Уилли сидел, положив ноги на стол, и чистил ногти. Он взглянул на нас и нахмурился.
– Хэлло, Уилли, – сказал я. – Вот и мы. Познакомься с Риммой Маршалл.
Уилли еще раз внимательно осмотрел нас и кивнул. Взгляд его маленьких глаз задержался на Римме, и он поморщился.
– Когда мы начнем? – спросил я.
Уилли пожал плечами.
– Мне безразлично. Хоть сейчас. – Он снял ноги со стола. – Ты уверен, она действительно хорошо поет? Что-то не похоже, если судить по ее виду.
– Я не напрашивалась сюда! – с внезапной вспышкой негодования заявила Римма.
– Замолчи! – прикрикнул я. – Не лезь не в свои дела. Цыплят по осени считают, – снова обратился я к Уилли. – Это замечание обойдется тебе в сто долларов в неделю.
Уилли рассмеялся.
– Да ну? Она действительно должна оказаться чудом, чтобы заставить меня расстаться с такими деньгами. Что ж, пойдем послушаем.

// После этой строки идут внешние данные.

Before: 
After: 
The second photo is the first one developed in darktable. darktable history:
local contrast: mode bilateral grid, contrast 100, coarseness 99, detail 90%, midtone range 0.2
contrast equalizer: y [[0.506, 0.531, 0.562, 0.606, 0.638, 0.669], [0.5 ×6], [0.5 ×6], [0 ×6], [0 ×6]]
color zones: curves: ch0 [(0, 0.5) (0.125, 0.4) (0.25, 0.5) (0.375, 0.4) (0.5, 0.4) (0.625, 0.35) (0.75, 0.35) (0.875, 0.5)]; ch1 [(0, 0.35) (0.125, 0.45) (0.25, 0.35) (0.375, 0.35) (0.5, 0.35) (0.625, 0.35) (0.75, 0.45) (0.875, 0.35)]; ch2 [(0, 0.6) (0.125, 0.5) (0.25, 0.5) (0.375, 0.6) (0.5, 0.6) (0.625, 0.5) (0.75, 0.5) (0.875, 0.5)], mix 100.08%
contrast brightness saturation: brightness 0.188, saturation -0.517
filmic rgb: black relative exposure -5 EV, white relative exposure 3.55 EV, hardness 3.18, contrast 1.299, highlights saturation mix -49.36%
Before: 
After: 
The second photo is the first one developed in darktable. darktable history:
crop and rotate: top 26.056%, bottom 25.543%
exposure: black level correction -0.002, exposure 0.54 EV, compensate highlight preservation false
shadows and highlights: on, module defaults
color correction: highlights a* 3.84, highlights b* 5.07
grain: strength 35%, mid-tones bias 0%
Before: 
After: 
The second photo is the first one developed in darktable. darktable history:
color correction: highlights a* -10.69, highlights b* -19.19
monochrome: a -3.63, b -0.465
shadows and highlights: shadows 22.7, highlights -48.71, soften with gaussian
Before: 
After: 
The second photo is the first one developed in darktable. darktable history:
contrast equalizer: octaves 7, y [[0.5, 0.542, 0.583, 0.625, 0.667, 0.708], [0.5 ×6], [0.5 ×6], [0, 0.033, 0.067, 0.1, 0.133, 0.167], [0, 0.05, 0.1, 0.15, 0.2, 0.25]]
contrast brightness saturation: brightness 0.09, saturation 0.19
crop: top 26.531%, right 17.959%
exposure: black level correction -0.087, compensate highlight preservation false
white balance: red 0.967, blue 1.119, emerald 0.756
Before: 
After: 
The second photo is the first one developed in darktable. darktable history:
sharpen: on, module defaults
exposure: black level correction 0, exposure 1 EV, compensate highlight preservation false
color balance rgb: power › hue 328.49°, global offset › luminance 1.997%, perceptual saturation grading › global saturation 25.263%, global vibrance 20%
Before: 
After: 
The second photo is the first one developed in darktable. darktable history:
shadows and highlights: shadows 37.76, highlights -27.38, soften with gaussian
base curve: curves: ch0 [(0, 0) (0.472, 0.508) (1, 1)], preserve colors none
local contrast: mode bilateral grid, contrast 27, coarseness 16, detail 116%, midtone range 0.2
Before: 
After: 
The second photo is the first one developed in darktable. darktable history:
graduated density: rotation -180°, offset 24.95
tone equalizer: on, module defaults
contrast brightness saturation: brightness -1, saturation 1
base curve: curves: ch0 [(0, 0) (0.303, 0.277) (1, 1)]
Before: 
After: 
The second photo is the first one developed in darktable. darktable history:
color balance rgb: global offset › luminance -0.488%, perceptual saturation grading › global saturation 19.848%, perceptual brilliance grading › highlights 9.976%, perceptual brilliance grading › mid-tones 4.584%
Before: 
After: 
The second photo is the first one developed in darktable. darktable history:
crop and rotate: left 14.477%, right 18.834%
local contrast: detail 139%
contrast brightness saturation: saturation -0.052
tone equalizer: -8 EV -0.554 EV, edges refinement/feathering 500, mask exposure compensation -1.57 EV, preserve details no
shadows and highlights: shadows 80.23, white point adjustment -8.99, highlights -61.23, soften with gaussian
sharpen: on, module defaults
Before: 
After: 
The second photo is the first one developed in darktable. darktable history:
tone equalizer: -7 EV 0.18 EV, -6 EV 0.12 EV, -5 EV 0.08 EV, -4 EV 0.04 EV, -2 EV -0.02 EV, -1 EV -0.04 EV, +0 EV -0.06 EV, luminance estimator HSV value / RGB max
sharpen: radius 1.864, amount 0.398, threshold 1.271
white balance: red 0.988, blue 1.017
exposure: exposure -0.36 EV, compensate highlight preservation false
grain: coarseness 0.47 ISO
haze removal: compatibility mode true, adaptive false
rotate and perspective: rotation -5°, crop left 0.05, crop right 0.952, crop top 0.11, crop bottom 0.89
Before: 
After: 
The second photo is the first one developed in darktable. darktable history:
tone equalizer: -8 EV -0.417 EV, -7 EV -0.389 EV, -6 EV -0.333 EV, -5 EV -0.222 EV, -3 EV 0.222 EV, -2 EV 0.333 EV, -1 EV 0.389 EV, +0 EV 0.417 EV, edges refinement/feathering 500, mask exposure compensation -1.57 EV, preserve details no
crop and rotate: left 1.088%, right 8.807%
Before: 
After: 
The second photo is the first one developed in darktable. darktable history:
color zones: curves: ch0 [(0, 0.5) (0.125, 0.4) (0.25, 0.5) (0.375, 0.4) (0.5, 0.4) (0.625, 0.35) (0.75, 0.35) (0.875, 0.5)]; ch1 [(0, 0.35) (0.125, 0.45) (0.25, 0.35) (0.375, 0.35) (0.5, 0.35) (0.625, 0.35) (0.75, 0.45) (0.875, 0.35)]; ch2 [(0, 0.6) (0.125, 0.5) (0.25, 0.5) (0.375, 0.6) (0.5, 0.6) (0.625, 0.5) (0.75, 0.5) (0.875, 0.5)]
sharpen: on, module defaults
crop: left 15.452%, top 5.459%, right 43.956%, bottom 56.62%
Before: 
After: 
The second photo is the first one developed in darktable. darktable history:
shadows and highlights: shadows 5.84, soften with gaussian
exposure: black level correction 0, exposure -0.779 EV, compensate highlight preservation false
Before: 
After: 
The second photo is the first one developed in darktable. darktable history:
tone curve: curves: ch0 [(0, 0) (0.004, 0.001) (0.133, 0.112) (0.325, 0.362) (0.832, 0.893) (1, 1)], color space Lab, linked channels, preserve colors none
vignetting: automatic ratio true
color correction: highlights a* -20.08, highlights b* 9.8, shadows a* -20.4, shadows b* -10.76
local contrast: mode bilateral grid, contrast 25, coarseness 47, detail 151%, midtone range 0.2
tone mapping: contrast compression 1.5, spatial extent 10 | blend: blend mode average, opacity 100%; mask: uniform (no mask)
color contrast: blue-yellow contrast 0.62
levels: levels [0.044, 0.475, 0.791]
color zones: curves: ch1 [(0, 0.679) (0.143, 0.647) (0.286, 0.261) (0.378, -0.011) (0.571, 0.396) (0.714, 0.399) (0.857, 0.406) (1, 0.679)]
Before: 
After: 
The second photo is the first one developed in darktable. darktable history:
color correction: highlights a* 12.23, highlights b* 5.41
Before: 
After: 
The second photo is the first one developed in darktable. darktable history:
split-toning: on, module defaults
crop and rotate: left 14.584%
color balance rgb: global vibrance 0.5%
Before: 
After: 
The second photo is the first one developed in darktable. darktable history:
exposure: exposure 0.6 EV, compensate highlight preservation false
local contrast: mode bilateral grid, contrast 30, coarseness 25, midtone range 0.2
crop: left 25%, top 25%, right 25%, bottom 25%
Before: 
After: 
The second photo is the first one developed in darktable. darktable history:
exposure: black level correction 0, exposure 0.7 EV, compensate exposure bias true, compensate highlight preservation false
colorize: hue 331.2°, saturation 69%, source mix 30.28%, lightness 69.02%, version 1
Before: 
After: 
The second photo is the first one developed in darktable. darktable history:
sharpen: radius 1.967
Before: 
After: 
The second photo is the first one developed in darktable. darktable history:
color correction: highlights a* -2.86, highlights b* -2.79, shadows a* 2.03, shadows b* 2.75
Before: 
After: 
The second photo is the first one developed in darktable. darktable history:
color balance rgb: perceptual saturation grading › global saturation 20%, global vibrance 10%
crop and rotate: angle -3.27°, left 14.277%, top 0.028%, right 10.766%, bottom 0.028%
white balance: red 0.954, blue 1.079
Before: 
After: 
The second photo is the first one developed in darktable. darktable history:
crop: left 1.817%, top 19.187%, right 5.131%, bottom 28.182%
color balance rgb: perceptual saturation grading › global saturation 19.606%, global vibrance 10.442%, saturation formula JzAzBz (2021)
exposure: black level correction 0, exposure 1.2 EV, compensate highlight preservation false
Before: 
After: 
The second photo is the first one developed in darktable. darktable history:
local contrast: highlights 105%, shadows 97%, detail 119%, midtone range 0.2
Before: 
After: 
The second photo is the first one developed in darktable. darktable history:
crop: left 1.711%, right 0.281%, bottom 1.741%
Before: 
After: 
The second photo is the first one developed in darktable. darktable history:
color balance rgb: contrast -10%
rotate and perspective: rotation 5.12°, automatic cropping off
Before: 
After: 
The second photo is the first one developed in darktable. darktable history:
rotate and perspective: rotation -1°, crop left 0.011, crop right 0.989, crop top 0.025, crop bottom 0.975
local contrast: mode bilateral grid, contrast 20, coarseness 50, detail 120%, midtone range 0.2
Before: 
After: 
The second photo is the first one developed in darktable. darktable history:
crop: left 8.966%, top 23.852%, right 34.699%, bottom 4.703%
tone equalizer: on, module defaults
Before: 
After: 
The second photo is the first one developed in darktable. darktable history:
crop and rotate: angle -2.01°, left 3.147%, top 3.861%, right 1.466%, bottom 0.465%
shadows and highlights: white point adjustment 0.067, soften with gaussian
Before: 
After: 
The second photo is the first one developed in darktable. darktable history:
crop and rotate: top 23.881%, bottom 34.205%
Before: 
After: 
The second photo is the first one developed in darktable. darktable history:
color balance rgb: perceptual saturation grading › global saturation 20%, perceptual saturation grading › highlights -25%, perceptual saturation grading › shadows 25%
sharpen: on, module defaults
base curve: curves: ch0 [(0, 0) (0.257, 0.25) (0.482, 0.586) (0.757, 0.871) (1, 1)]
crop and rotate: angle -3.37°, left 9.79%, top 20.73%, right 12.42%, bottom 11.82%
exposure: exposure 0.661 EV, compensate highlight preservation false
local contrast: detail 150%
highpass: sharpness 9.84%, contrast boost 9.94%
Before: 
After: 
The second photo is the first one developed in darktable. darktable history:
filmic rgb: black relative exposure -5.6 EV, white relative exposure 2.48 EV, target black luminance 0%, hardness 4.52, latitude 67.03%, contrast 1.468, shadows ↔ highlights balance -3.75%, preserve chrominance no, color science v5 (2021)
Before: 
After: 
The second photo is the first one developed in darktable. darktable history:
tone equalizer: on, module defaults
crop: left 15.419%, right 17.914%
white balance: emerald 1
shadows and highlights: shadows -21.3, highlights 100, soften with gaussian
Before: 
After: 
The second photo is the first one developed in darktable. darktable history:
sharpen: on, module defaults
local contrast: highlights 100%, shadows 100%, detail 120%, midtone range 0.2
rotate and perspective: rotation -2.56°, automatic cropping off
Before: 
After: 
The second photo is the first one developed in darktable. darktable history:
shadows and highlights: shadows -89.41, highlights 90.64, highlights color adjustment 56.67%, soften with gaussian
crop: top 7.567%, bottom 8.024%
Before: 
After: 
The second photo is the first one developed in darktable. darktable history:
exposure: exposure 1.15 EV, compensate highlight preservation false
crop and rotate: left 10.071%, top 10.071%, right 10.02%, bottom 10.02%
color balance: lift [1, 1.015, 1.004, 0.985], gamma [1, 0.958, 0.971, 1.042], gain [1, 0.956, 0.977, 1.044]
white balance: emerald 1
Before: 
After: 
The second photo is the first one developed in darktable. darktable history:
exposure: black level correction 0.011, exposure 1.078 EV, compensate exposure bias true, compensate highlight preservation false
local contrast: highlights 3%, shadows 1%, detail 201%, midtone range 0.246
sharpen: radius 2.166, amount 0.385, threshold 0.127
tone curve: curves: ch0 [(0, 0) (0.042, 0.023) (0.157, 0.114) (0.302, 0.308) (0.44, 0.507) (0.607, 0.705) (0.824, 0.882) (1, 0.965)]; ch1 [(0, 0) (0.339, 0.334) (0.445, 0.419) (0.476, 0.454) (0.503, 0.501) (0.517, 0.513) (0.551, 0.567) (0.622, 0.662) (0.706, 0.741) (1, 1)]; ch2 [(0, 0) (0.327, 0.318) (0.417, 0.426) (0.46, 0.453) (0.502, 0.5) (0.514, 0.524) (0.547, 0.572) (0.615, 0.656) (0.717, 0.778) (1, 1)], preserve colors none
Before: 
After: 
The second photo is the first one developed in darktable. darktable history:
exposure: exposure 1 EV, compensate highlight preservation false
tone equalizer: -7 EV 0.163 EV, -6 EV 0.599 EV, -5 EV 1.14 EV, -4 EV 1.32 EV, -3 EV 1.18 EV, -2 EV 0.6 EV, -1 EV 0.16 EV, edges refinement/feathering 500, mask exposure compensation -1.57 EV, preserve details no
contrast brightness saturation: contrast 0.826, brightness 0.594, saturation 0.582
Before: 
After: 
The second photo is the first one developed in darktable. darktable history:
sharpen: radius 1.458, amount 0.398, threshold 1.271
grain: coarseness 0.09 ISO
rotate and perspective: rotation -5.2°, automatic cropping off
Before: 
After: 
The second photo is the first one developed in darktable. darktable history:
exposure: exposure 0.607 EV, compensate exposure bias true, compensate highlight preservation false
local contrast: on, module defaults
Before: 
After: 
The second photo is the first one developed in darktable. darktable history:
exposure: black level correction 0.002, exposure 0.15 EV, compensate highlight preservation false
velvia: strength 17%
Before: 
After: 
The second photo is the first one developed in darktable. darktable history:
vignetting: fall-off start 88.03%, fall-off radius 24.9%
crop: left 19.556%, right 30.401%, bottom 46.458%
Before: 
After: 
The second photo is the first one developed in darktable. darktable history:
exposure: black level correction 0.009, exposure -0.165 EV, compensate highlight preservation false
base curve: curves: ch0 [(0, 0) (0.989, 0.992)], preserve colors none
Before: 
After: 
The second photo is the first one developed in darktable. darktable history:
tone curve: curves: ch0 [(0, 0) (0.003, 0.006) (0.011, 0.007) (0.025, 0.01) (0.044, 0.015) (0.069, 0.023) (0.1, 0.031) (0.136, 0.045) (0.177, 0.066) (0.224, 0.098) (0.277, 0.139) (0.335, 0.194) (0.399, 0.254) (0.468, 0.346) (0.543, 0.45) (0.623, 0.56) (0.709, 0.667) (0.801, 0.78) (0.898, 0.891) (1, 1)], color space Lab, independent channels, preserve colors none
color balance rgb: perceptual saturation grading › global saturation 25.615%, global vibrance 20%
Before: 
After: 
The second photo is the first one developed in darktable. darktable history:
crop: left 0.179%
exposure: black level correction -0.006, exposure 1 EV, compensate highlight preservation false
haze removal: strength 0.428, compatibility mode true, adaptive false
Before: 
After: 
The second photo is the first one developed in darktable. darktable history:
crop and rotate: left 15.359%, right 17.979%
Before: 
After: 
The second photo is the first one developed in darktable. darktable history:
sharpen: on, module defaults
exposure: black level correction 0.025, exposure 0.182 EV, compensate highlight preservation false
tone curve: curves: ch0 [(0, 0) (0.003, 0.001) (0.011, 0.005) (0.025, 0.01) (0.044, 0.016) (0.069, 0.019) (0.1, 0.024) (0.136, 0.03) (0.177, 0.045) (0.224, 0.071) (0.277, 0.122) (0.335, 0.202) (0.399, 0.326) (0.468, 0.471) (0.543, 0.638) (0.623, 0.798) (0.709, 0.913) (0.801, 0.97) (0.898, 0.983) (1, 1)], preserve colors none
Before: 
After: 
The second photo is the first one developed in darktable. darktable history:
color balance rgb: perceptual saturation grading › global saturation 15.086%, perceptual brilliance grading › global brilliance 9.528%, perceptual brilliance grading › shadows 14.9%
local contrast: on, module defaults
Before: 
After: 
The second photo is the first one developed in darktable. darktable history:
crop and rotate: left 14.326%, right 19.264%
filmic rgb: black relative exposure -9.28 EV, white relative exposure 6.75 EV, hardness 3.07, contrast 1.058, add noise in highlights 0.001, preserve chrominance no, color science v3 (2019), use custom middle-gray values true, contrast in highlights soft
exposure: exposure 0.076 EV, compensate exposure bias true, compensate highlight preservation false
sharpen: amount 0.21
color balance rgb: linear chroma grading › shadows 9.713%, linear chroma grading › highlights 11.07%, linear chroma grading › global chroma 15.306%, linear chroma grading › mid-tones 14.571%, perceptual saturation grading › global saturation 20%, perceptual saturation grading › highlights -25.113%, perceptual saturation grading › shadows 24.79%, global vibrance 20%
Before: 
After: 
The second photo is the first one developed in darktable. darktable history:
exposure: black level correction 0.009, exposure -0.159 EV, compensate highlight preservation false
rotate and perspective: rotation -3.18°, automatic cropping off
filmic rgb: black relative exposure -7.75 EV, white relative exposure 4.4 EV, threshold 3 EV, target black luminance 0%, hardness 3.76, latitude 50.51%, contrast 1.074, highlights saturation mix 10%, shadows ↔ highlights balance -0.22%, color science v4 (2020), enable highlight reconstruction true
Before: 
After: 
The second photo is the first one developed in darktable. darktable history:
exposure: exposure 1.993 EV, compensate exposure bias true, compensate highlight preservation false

Мы вышли в ресторан и постояли в полумраке, пока не умолк оркестр. Потом Уилли поднялся на сцену, велел музыкантам отдохнуть и объявил о предстоящем выступлении Риммы.
Его объявление было кратким. Он сказал только, что одна маленькая девочка хочет спеть одну-две песенки. Потом он махнул нам, и мы предстали перед публикой.
– Как можно громче! – шепнул я Римме, усаживаясь за пианино.
Болтовня в ресторане не смолкла, в зале не раздалось ни единого хлопка.
Меня это не обеспокоило, я знал, что как только Римма запоет и послышится ее серебристый голос, все немедленно онемеют.
Уилли, хмурясь, стоял около меня и не спускал глаз с Риммы. Его явно что-то тревожило.
Стоя около пианино, девушка равнодушно смотрела в наполненный дымом мрак. Она казалась совершенно спокойной.
Я начал играть.
Первые пять или семь тактов Римма спела как профессиональная певица. Ее чистый, звенящий голос наполнил зал, тон и ритм его были идеальными. Я внимательно следил за девушкой. И вдруг с ней что-то произошло. Ее лицо начало вытягиваться, она сбилась с такта, голос изменился. Она перестала петь и расчихалась. Поминутно содрогаясь, она наклонилась вперед и закрыла лицо руками.